On our last day in the mountains it happened to be my 27th birthday. I tend to pretend like I don’t care about my birthday but, who am I kidding, it is always nice with a bit of novelty once a year. We had a 9h day ahead and it sounded like Arthur hadn’t even thought about it at all, we even got in to some silly arguments about something silly and I spend the day feeling sorry for myself. It was sunny and my state of mind pushed me to go very fast, despite the annoying hilly terrain.
Half way through the day we got to a nice river and decided to have a break. The boys had a swim and I had my birthday cigarette (I found a half packet of cigarettes in the beginning of North Island and had stuffed them in my bag and forgotten all about it until now). It was amazing.
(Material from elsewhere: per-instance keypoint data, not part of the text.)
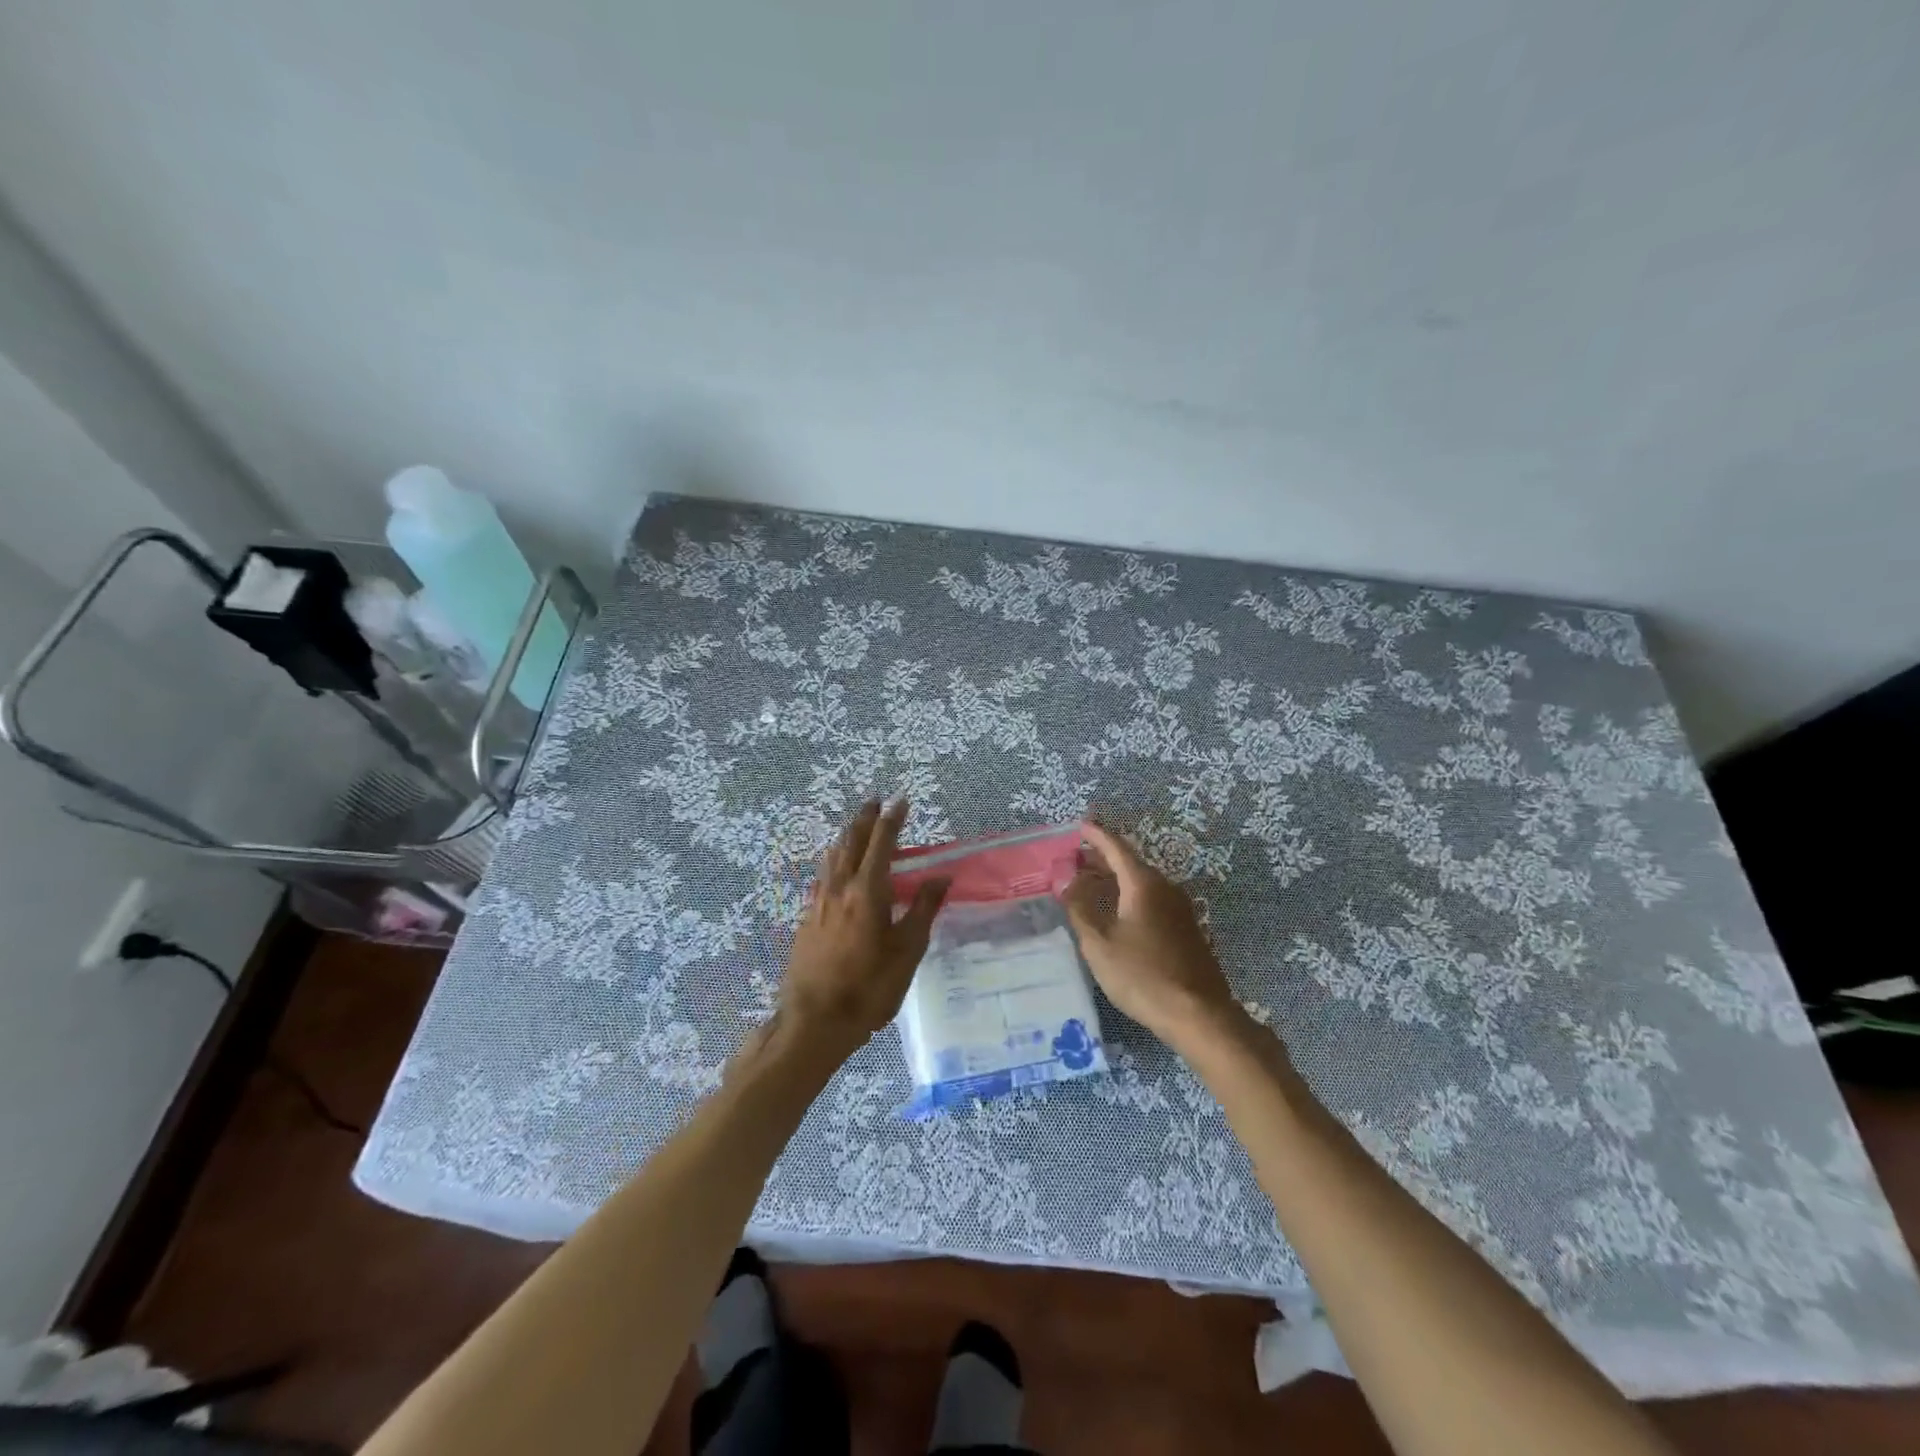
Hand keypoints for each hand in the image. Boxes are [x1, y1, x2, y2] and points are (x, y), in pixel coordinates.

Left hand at [780, 799, 949, 1059]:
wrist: (814, 1019)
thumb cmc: (869, 986)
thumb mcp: (907, 950)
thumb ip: (924, 909)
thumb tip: (941, 876)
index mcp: (867, 891)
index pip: (881, 843)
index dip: (892, 820)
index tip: (900, 800)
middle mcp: (840, 888)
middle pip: (851, 842)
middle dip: (865, 819)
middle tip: (874, 801)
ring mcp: (819, 902)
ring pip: (833, 857)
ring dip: (846, 836)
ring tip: (856, 826)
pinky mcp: (808, 918)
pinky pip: (823, 875)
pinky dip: (834, 859)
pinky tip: (835, 867)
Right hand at [1064, 821, 1245, 1053]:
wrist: (1198, 1014)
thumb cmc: (1142, 976)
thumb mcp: (1099, 944)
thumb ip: (1080, 907)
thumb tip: (1066, 878)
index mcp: (1143, 884)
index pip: (1116, 848)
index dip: (1097, 835)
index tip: (1080, 825)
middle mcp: (1165, 888)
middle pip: (1130, 863)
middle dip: (1102, 858)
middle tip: (1075, 858)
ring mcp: (1179, 909)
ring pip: (1141, 882)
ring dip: (1115, 878)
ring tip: (1089, 883)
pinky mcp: (1185, 929)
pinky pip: (1151, 899)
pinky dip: (1129, 896)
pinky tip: (1116, 912)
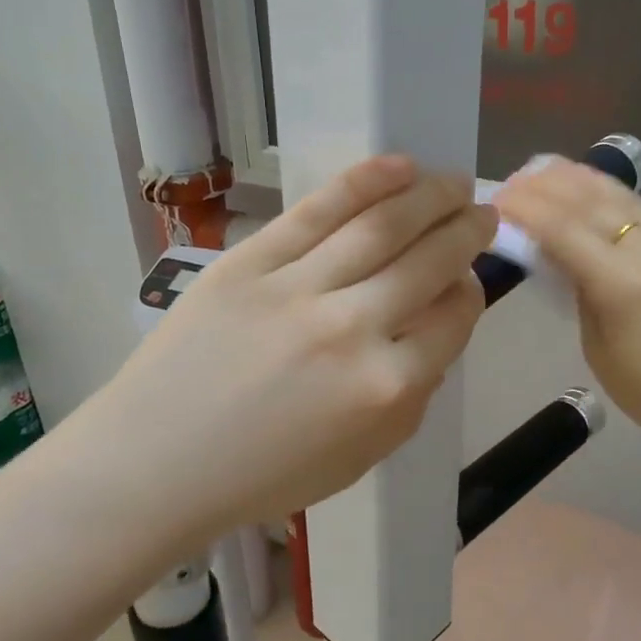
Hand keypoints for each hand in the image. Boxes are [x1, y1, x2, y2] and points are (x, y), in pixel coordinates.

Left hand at [90, 157, 491, 545]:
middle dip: (467, 231)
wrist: (157, 463)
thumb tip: (432, 330)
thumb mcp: (361, 457)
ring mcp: (298, 289)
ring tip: (453, 182)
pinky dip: (365, 182)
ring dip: (430, 196)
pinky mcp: (250, 262)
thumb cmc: (263, 474)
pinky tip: (400, 167)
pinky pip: (318, 211)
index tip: (467, 278)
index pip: (453, 317)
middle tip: (483, 213)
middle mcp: (352, 329)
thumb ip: (411, 396)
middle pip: (429, 262)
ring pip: (382, 226)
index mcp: (386, 388)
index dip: (470, 290)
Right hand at [494, 158, 640, 456]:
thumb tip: (555, 250)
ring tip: (543, 170)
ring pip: (620, 195)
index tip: (497, 200)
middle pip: (591, 200)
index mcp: (625, 284)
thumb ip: (576, 287)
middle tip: (513, 182)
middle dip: (546, 186)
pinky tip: (586, 191)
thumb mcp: (595, 344)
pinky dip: (607, 195)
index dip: (526, 209)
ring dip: (577, 179)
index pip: (564, 229)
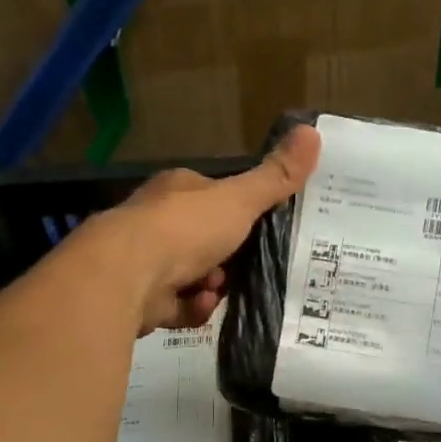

I was basking in the sun listening to the river humming, surrounded by bumble bees (they are my new best friends) taking slow long drags of my cigarette feeling utterly fantastic.
Little did I know my amazing man had a whole party planned out for me. I had stepped outside the hut for a little bit to wash my legs and when I returned there were party hats and banners, kinder Surprise and a cookie time cookie with a candle (a wickedly cool pink cactus candle) waiting for me with song. I was amazed I had really believed we would have a simple evening with nothing special. He had brought some small cute gifts and even a bottle of whisky. I was so overwhelmed and happy it was the best birthday in the mountains one could wish for. I am so thankful to my incredible awesome Arthur for being so good to me and also to Ben who helped and managed to keep it a secret for all the days. I must add that the hut was in an incredible beautiful spot too with golden grass and big mountains in the background.
The next day we had a small sleep in before walking the 8km to St Arnaud. We had a well-deserved pie and a bowl of chips and a rest day. Ben has left us for a little bit as he had to go to Blenheim to pick up some things but he will be re-joining us as soon as he can.
The Richmond Ranges were amazing and knowing that it is only the beginning of South Island is very thrilling. It was also very nice to have Ben back with us.